[SUPPLIED ENTRIES]

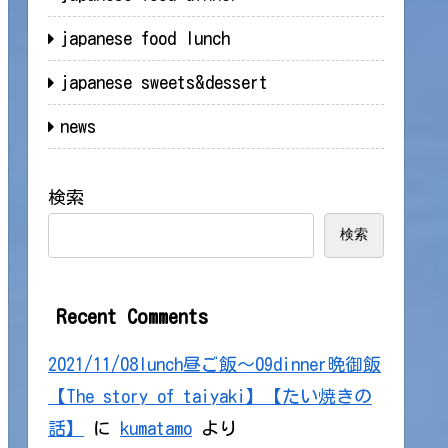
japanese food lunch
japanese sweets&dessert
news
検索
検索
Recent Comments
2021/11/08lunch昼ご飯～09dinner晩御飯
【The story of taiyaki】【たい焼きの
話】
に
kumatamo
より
---
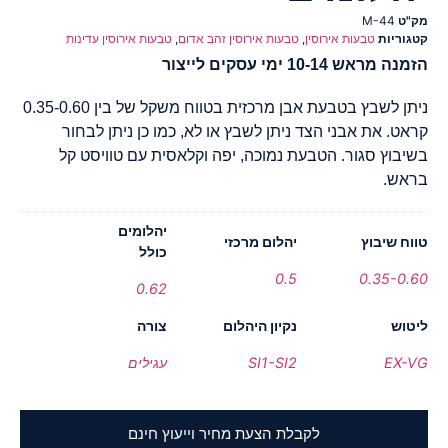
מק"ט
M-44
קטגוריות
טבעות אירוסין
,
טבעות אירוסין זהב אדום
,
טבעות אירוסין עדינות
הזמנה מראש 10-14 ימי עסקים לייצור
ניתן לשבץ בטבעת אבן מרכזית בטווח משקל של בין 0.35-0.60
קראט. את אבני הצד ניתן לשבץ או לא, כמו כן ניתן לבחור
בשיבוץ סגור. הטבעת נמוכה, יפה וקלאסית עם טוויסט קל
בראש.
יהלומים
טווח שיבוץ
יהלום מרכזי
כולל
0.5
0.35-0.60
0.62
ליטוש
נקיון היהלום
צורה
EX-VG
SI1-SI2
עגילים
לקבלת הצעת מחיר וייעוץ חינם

[WHAT YOU WILL DO]
List every line in the rows above that contains the string "לשבץ", treating uppercase and lowercase letters as distinct.

[ANSWER BELOW]
ניתן לשבץ בטבעת אבן מרכזית בטווח משקל של בין 0.35-0.60
קראט. את אבני הצד ניתן לשבץ או לא, כמו כן ניתן לבחור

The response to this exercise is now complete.